Anna is on loan from Mesa Verde (the site of book three, Ill Wind) to help fight the Jackknife fire. It was started, they believe, by a careless camper. His body (and his dog's body) are found at the point of origin.
Things start going awry and one of Anna's team is injured during a flareup. In trying to save him, Anna and the others are trapped in a freak snow storm. She has do everything she can to both survive and solve not one, but two murders.
Now Lassen's one of the volanic mountains that dots the edge of the inland valley that runs northwards through Oregon and Washington. Even in the middle of summer, it has snow at its peak. The snowy season runs from November to April. The California fire season runs from summer through the first rains or snows of mid autumn. It's in that overlap that this book takes place.
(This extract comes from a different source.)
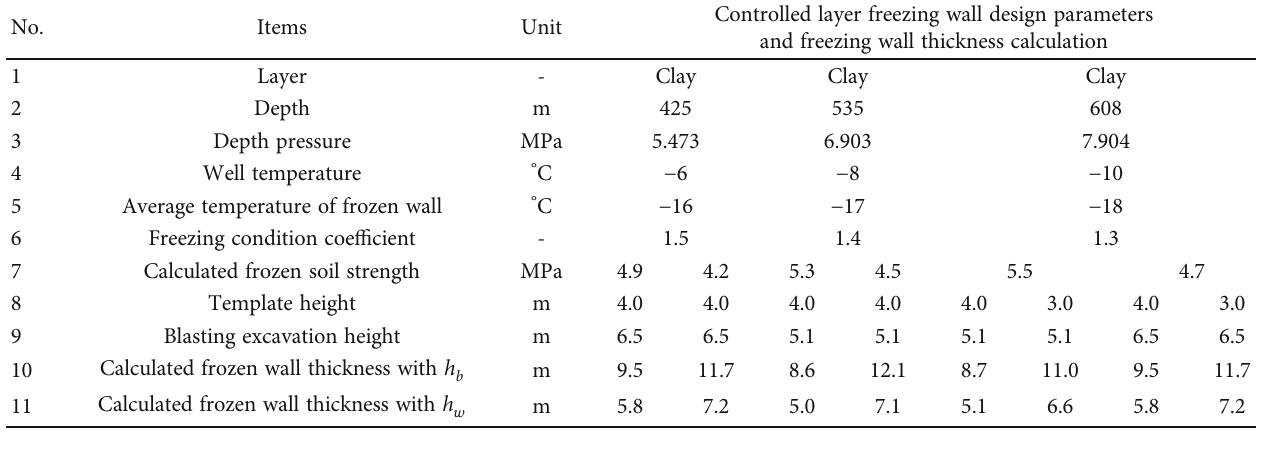
Table 3: Calculation results of the frozen wall thickness in the controlled horizon of the cohesive soil layer in west air shaft of Zhaogu No. 2 Mine.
I've mentioned before that Anna's attitude gets on my nerves sometimes. When left with nothing to do, she wallows in self pity (over her husband's death) and self medicates with alcohol. She also seems to attract the worst of men — especially in coworkers she's bound to be stuck in the wilderness with. Here, as Anna is literally stuck in a very small piece of the mountain, trapped both by fire and snow, there is plenty of time for Anna to wallow and for the men she's with to become the JERKs that drive these mysteries.
To further slow things down, this mystery has a second point of view — that of Anna's potential boyfriend, Frederick. He works on the research half of the mystery, while Anna tries to collect the evidence (while staying alive despite the poor weather, injuries, and the fire). This split narrative approach did not work. Had I been reading a print version, I would have skipped the parts with Frederick. Unfortunately I was listening to an audio with very long tracks so skipping wasn't easy.